My life changed forever when I was ten years old, and my fifth grade teacher, Mrs. Friedman, gave us a writing assignment.
The assignment itself has long escaped my memory, but the story I wrote involved the flowers on my sheets coming to life at night, drawing me into an alternate world. I recall the actual sheets as some shade of blue, with a white flower pattern imprinted upon them, but in my young mind, the flowers were of many colors, and they talked to me.
I had no idea where the ideas came from, or why I wrote this. The words simply appeared when I called upon them from some alternate dimension in my mind, which I thought was totally cool, and I put them down on paper. It was the first story written purely from my imagination, and if not for Mrs. Friedman, it might have been my last.
After turning in the assignment, Mrs. Friedman made a great deal about my story, taking it so far as to present it to the principal, Mrs. Kamen! She also fussed over my story, and the end result of these accolades is I felt blessed with a gift, which set the stage for future endeavors.
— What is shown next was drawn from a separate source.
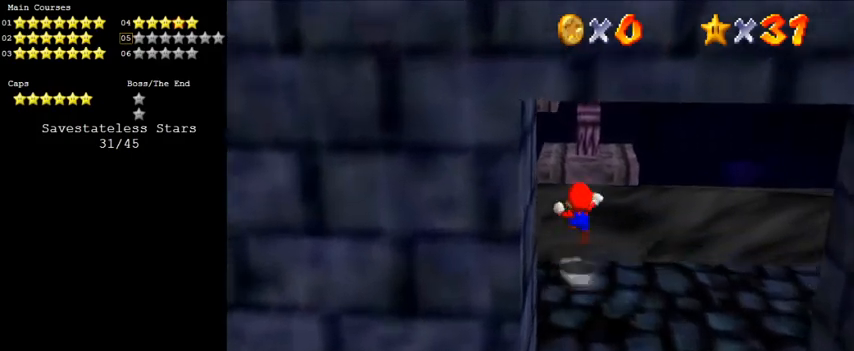
{"keys": ["left", "up"], "events": [[200, "left", "down"], [200, "shift", "up"], [200, "y", "up"]]}
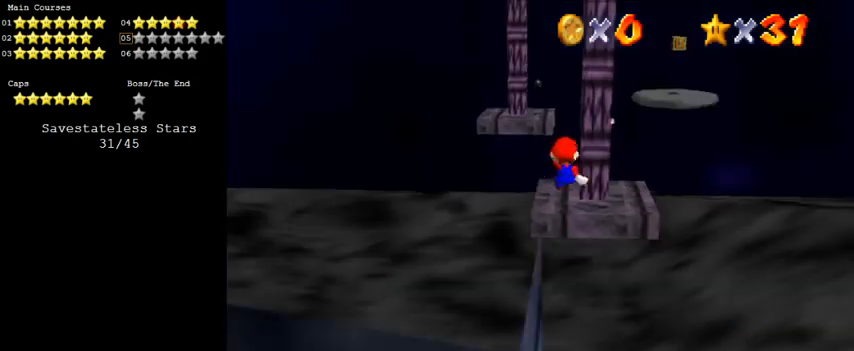
{"keys": ["down"], "events": [[167, "left", "up"], [167, "up", "up"], [233, "down", "down"]]}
The first story I remember writing after that was a western, believe it or not. During my early teen years, I had also started a screenplay about a secret agent, and a science-fiction space opera complete with poetry. Where are these today? Alas, long gone, I know not where. I have very few remnants from my childhood, and though I’ve retained a few notebooks with stories from my late teens, these first scribblings are lost forever.
Years later, when my daughter was several months away from arriving, I decided to start writing with the intent to finish and publish something, and though many more years passed since then, the passion to achieve this goal never diminished.
I’ve always read. Ever since my father encouraged me to read “Lucky Starr and the Oceans of Venus,” by Paul French (AKA Isaac Asimov) when I was in my early teens, I’ve read everything I could get my hands on. I devoured books. Books became my doorway to a better world. And the more I read, the stronger became the desire to write my own.
That passion continues today, stronger than ever, and I am thrilled (and terrified) to soon share my imagination with the world.